# What is needed
Every line of the listing is returned unchanged, and every picture is dropped.

# Input data
────────

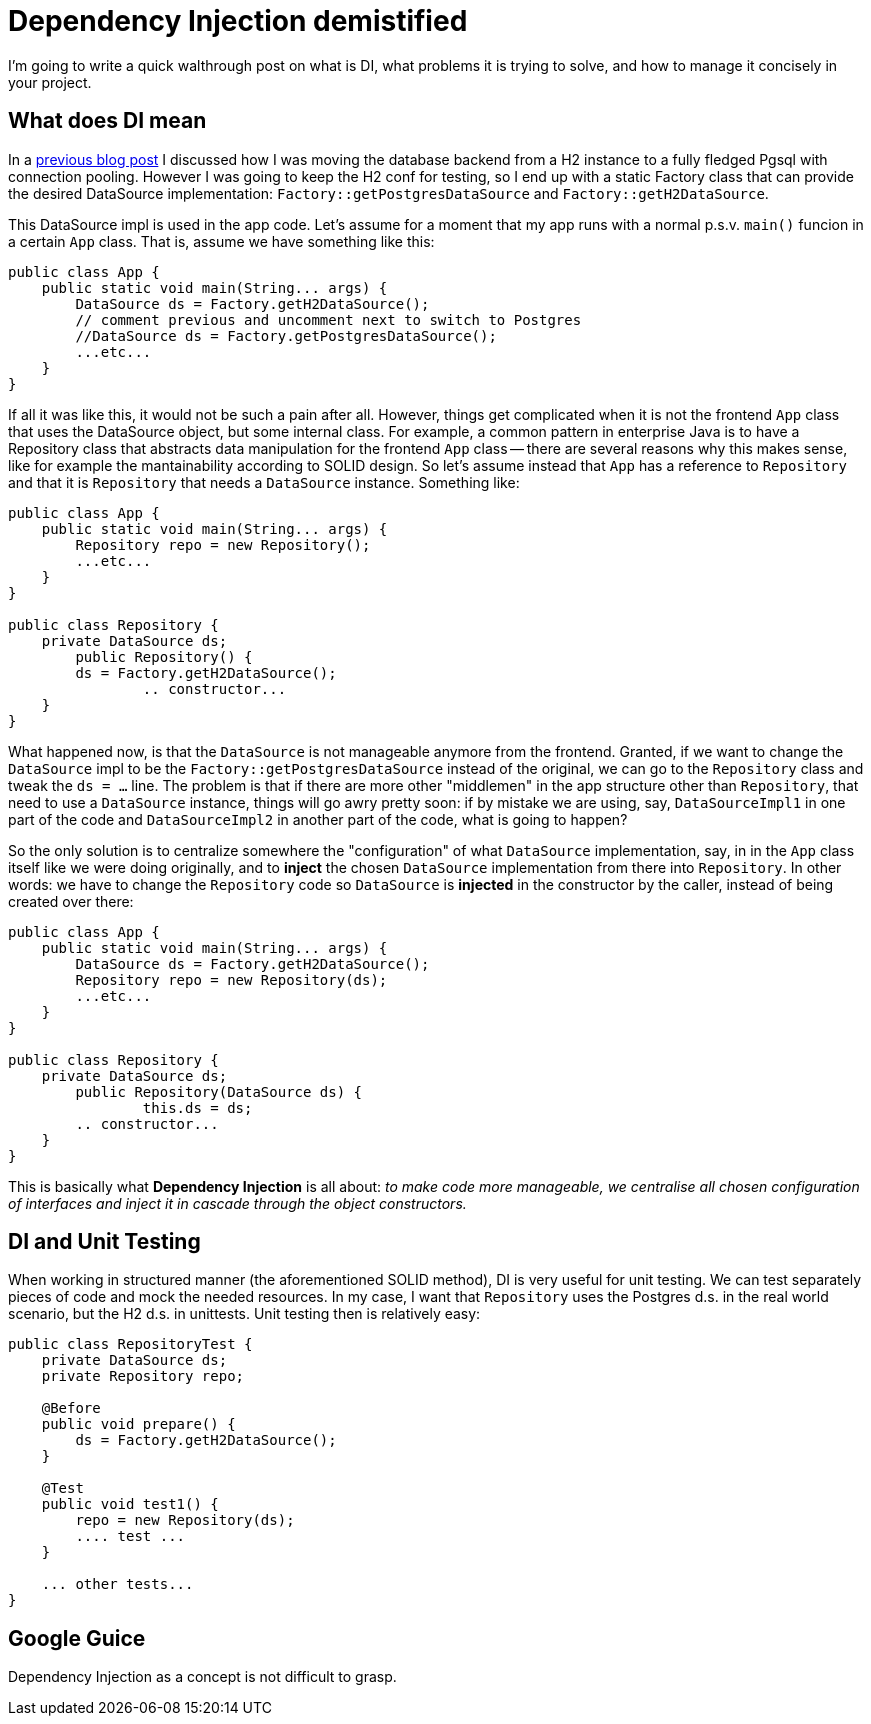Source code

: = Dependency Injection demistified

:hp-tags: Java, Guice, Maven

I'm going to write a quick walthrough post on what is DI, what problems it is trying to solve, and how to manage it concisely in your project.

== What does DI mean
In a https://carlomorelli.github.io[previous blog post] I discussed how I was moving the database backend from a H2 instance to a fully fledged Pgsql with connection pooling. However I was going to keep the H2 conf for testing, so I end up with a static Factory class that can provide the desired DataSource implementation: `Factory::getPostgresDataSource` and `Factory::getH2DataSource`.

This DataSource impl is used in the app code. Let's assume for a moment that my app runs with a normal p.s.v. `main()` funcion in a certain `App` class. That is, assume we have something like this:
```
public class App {
    public static void main(String... args) {
        DataSource ds = Factory.getH2DataSource();
        // comment previous and uncomment next to switch to Postgres
        //DataSource ds = Factory.getPostgresDataSource();
        ...etc...
    }
}
```
If all it was like this, it would not be such a pain after all. However, things get complicated when it is not the frontend `App` class that uses the DataSource object, but some internal class. For example, a common pattern in enterprise Java is to have a Repository class that abstracts data manipulation for the frontend `App` class -- there are several reasons why this makes sense, like for example the mantainability according to SOLID design.
So let's assume instead that `App` has a reference to `Repository` and that it is `Repository` that needs a `DataSource` instance. Something like:
```
public class App {
    public static void main(String... args) {
        Repository repo = new Repository();
        ...etc...
    }
}

public class Repository {
    private DataSource ds;
	public Repository() {
        ds = Factory.getH2DataSource();
		.. constructor...    
    }
}
```
What happened now, is that the `DataSource` is not manageable anymore from the frontend. Granted, if we want to change the `DataSource` impl to be the `Factory::getPostgresDataSource` instead of the original, we can go to the `Repository` class and tweak the `ds = ...` line. The problem is that if there are more other "middlemen" in the app structure other than `Repository`, that need to use a `DataSource` instance, things will go awry pretty soon: if by mistake we are using, say,  `DataSourceImpl1` in one part of the code and `DataSourceImpl2` in another part of the code, what is going to happen?

So the only solution is to centralize somewhere the "configuration" of what `DataSource` implementation, say, in in the `App` class itself like we were doing originally, and to *inject* the chosen `DataSource` implementation from there into `Repository`. In other words: we have to change the `Repository` code so `DataSource` is *injected* in the constructor by the caller, instead of being created over there: 
```
public class App {
    public static void main(String... args) {
        DataSource ds = Factory.getH2DataSource();
        Repository repo = new Repository(ds);
        ...etc...
    }
}

public class Repository {
    private DataSource ds;
	public Repository(DataSource ds) {
		this.ds = ds;
        .. constructor...    
    }
}
```
This is basically what *Dependency Injection* is all about: _to make code more manageable, we centralise all chosen configuration of interfaces and inject it in cascade through the object constructors._

== DI and Unit Testing
When working in structured manner (the aforementioned SOLID method), DI is very useful for unit testing. We can test separately pieces of code and mock the needed resources. In my case, I want that `Repository` uses the Postgres d.s. in the real world scenario, but the H2 d.s. in unittests. Unit testing then is relatively easy:
```
public class RepositoryTest {
    private DataSource ds;
    private Repository repo;
    
    @Before
    public void prepare() {
        ds = Factory.getH2DataSource(); 
    }
    
    @Test
    public void test1() {
        repo = new Repository(ds);
        .... test ...
    }
    
    ... other tests...
}
```
== Google Guice
Dependency Injection as a concept is not difficult to grasp.



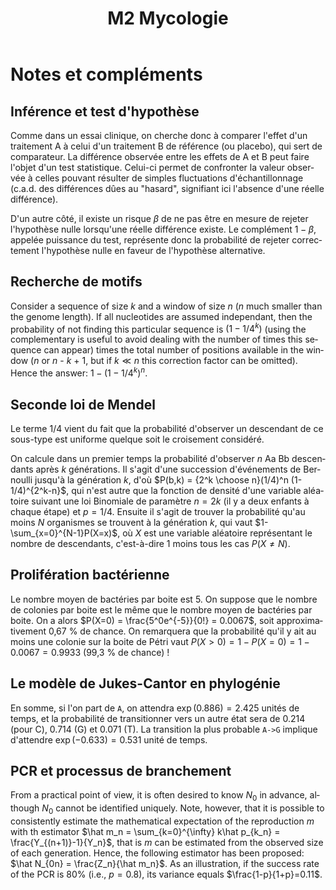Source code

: #+TITLE: M2 Mycologie
#+DATE:
#+LANGUAGE: fr

* Notes et compléments

** Inférence et test d'hypothèse

Comme dans un essai clinique, on cherche donc à comparer l'effet d'un traitement A à celui d'un traitement B de référence (ou placebo), qui sert de comparateur. La différence observée entre les effets de A et B peut faire l'objet d'un test statistique. Celui-ci permet de confronter la valeur observée à celles pouvant résulter de simples fluctuations d'échantillonnage (c.a.d. des différences dûes au "hasard", signifiant ici l'absence d'une réelle différence).

D'un autre côté, il existe un risque $\beta$ de ne pas être en mesure de rejeter l'hypothèse nulle lorsqu'une réelle différence existe. Le complément $1-\beta$, appelée puissance du test, représente donc la probabilité de rejeter correctement l'hypothèse nulle en faveur de l'hypothèse alternative.

** Recherche de motifs

Consider a sequence of size $k$ and a window of size $n$ ($n$ much smaller than the genome length). If all nucleotides are assumed independant, then the probability of not finding this particular sequence is $(1 - 1/4^k)$ (using the complementary is useful to avoid dealing with the number of times this sequence can appear) times the total number of positions available in the window ($n$ or $n$ - $k$ + 1, but if $k \ll n$ this correction factor can be omitted). Hence the answer: $1 - (1 - 1/4^k)^n$.

** Seconde loi de Mendel

Le terme 1/4 vient du fait que la probabilité d'observer un descendant de ce sous-type est uniforme quelque soit le croisement considéré.

On calcule dans un premier temps la probabilité d'observer $n$ Aa Bb descendants après $k$ générations. Il s'agit d'une succession d'événements de Bernoulli jusqu'à la génération $k$, d'où $P(b,k) = {2^k \choose n}(1/4)^n (1-1/4)^{2^k-n}$, qui n'est autre que la fonction de densité d'une variable aléatoire suivant une loi Binomiale de paramètre $n=2k$ (il y a deux enfants à chaque étape) et $p=1/4$. Ensuite il s'agit de trouver la probabilité qu'au moins $N$ organismes se trouvent à la génération $k$, qui vaut $1-\sum_{x=0}^{N-1}P(X=x)$, où $X$ est une variable aléatoire représentant le nombre de descendants, c'est-à-dire 1 moins tous les cas $P(X\neq N)$.

** Prolifération bactérienne

Le nombre moyen de bactéries par boite est 5. On suppose que le nombre de colonies par boite est le même que le nombre moyen de bactéries par boite. On a alors $P(X=0) = \frac{5^0e^{-5}}{0!} = 0.0067$, soit approximativement 0,67 % de chance. On remarquera que la probabilité qu'il y ait au moins une colonie sur la boite de Pétri vaut $P(X > 0) = 1 - P(X = 0) = 1 - 0.0067 = 0.9933$  (99,3 % de chance) !

** Le modèle de Jukes-Cantor en phylogénie

En somme, si l'on part de =A=, on attendra $\exp(0.886)=2.425$ unités de temps, et la probabilité de transitionner vers un autre état sera de 0.214 (pour C), 0.714 (G) et 0.071 (T). La transition la plus probable =A->G= implique d'attendre $\exp(-0.633)=0.531$ unité de temps.

** PCR et processus de branchement

From a practical point of view, it is often desired to know $N_0$ in advance, although $N_0$ cannot be identified uniquely. Note, however, that it is possible to consistently estimate the mathematical expectation of the reproduction $m$ with th estimator $\hat m_n = \sum_{k=0}^{\infty} k\hat p_{k_n} = \frac{Y_{(n+1)}-1}{Y_n}$, that is $m$ can be estimated from the observed size of each generation. Hence, the following estimator has been proposed: $\hat N_{0n} = \frac{Z_n}{\hat m_n}$. As an illustration, if the success rate of the PCR is 80% (i.e., $p = 0.8$), its variance equals $\frac{1-p}{1+p}=0.11$.

#+LATEX: \printbibliography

────────

# Answer for this exercise
Source code

: = Dependency Injection demistified

:hp-tags: Java, Guice, Maven

I'm going to write a quick walthrough post on what is DI, what problems it is trying to solve, and how to manage it concisely in your project.

== What does DI mean
In a https://carlomorelli.github.io[previous blog post] I discussed how I was moving the database backend from a H2 instance to a fully fledged Pgsql with connection pooling. However I was going to keep the H2 conf for testing, so I end up with a static Factory class that can provide the desired DataSource implementation: `Factory::getPostgresDataSource` and `Factory::getH2DataSource`.

This DataSource impl is used in the app code. Let's assume for a moment that my app runs with a normal p.s.v. `main()` funcion in a certain `App` class. That is, assume we have something like this:
```
public class App {
    public static void main(String... args) {
        DataSource ds = Factory.getH2DataSource();
        // comment previous and uncomment next to switch to Postgres
        //DataSource ds = Factory.getPostgresDataSource();
        ...etc...
    }
}
```
If all it was like this, it would not be such a pain after all. However, things get complicated when it is not the frontend `App` class that uses the DataSource object, but some internal class. For example, a common pattern in enterprise Java is to have a Repository class that abstracts data manipulation for the frontend `App` class -- there are several reasons why this makes sense, like for example the mantainability according to SOLID design.
So let's assume instead that `App` has a reference to `Repository` and that it is `Repository` that needs a `DataSource` instance. Something like:
```
public class App {
    public static void main(String... args) {
        Repository repo = new Repository();
        ...etc...
    }
}

public class Repository {
    private DataSource ds;
	public Repository() {
        ds = Factory.getH2DataSource();
		.. constructor...    
    }
}
```
What happened now, is that the `DataSource` is not manageable anymore from the frontend. Granted, if we want to change the `DataSource` impl to be the `Factory::getPostgresDataSource` instead of the original, we can go to the `Repository` class and tweak the `ds = ...` line. The problem is that if there are more other "middlemen" in the app structure other than `Repository`, that need to use a `DataSource` instance, things will go awry pretty soon: if by mistake we are using, say,  `DataSourceImpl1` in one part of the code and `DataSourceImpl2` in another part of the code, what is going to happen?

So the only solution is to centralize somewhere the "configuration" of what `DataSource` implementation, say, in in the `App` class itself like we were doing originally, and to *inject* the chosen `DataSource` implementation from there into `Repository`. In other words: we have to change the `Repository` code so `DataSource` is *injected* in the constructor by the caller, instead of being created over there: 
```
public class App {
    public static void main(String... args) {
        DataSource ds = Factory.getH2DataSource();
        Repository repo = new Repository(ds);
        ...etc...
    }
}

public class Repository {
    private DataSource ds;
	public Repository(DataSource ds) {
		this.ds = ds;
        .. constructor...    
    }
}
```
This is basically what *Dependency Injection* is all about: _to make code more manageable, we centralise all chosen configuration of interfaces and inject it in cascade through the object constructors._

== DI and Unit Testing
When working in structured manner (the aforementioned SOLID method), DI is very useful for unit testing. We can test separately pieces of code and mock the needed resources. In my case, I want that `Repository` uses the Postgres d.s. in the real world scenario, but the H2 d.s. in unittests. Unit testing then is relatively easy:
```
public class RepositoryTest {
    private DataSource ds;
    private Repository repo;
    
    @Before
    public void prepare() {
        ds = Factory.getH2DataSource(); 
    }
    
    @Test
    public void test1() {
        repo = new Repository(ds);
        .... test ...
    }
    
    ... other tests...
}
```
== Google Guice
Dependency Injection as a concept is not difficult to grasp.



Source code

: #+TITLE: M2 Mycologie
#+DATE:
#+LANGUAGE: fr

* Notes et compléments

** Inférence et test d'hypothèse

Comme dans un essai clinique, on cherche donc à comparer l'effet d'un traitement A à celui d'un traitement B de référence (ou placebo), qui sert de comparateur. La différence observée entre les effets de A et B peut faire l'objet d'un test statistique. Celui-ci permet de confronter la valeur observée à celles pouvant résulter de simples fluctuations d'échantillonnage (c.a.d. des différences dûes au "hasard", signifiant ici l'absence d'une réelle différence).

D'un autre côté, il existe un risque $\beta$ de ne pas être en mesure de rejeter l'hypothèse nulle lorsqu'une réelle différence existe. Le complément $1-\beta$, appelée puissance du test, représente donc la probabilité de rejeter correctement l'hypothèse nulle en faveur de l'hypothèse alternative.

** Recherche de motifs

Consider a sequence of size $k$ and a window of size $n$ ($n$ much smaller than the genome length). If all nucleotides are assumed independant, then the probability of not finding this particular sequence is $(1 - 1/4^k)$ (using the complementary is useful to avoid dealing with the number of times this sequence can appear) times the total number of positions available in the window ($n$ or $n$ - $k$ + 1, but if $k \ll n$ this correction factor can be omitted). Hence the answer: $1 - (1 - 1/4^k)^n$.

** Seconde loi de Mendel

Le terme 1/4 vient du fait que la probabilité d'observer un descendant de ce sous-type est uniforme quelque soit le croisement considéré.

On calcule dans un premier temps la probabilité d'observer $n$ Aa Bb descendants après $k$ générations. Il s'agit d'une succession d'événements de Bernoulli jusqu'à la génération $k$, d'où $P(b,k) = {2^k \choose n}(1/4)^n (1-1/4)^{2^k-n}$, qui n'est autre que la fonction de densité d'une variable aléatoire suivant une loi Binomiale de paramètre $n=2k$ (il y a deux enfants à chaque étape) et $p=1/4$. Ensuite il s'agit de trouver la probabilité qu'au moins $N$ organismes se trouvent à la génération $k$, qui vaut $1-\sum_{x=0}^{N-1}P(X=x)$, où $X$ est une variable aléatoire représentant le nombre de descendants, c'est-à-dire 1 moins tous les cas $P(X\neq N)$.

** Prolifération bactérienne

Le nombre moyen de bactéries par boite est 5. On suppose que le nombre de colonies par boite est le même que le nombre moyen de bactéries par boite. On a alors $P(X=0) = \frac{5^0e^{-5}}{0!} = 0.0067$, soit approximativement 0,67 % de chance. On remarquera que la probabilité qu'il y ait au moins une colonie sur la boite de Pétri vaut $P(X > 0) = 1 - P(X = 0) = 1 - 0.0067 = 0.9933$  (99,3 % de chance) !

** Le modèle de Jukes-Cantor en phylogénie

En somme, si l'on part de =A=, on attendra $\exp(0.886)=2.425$ unités de temps, et la probabilité de transitionner vers un autre état sera de 0.214 (pour C), 0.714 (G) et 0.071 (T). La transition la plus probable =A->G= implique d'attendre $\exp(-0.633)=0.531$ unité de temps.

** PCR et processus de branchement

From a practical point of view, it is often desired to know $N_0$ in advance, although $N_0$ cannot be identified uniquely. Note, however, that it is possible to consistently estimate the mathematical expectation of the reproduction $m$ with th estimator $\hat m_n = \sum_{k=0}^{\infty} k\hat p_{k_n} = \frac{Y_{(n+1)}-1}{Y_n}$, that is $m$ can be estimated from the observed size of each generation. Hence, the following estimator has been proposed: $\hat N_{0n} = \frac{Z_n}{\hat m_n}$. As an illustration, if the success rate of the PCR is 80% (i.e., $p = 0.8$), its variance equals $\frac{1-p}{1+p}=0.11$.

#+LATEX: \printbibliography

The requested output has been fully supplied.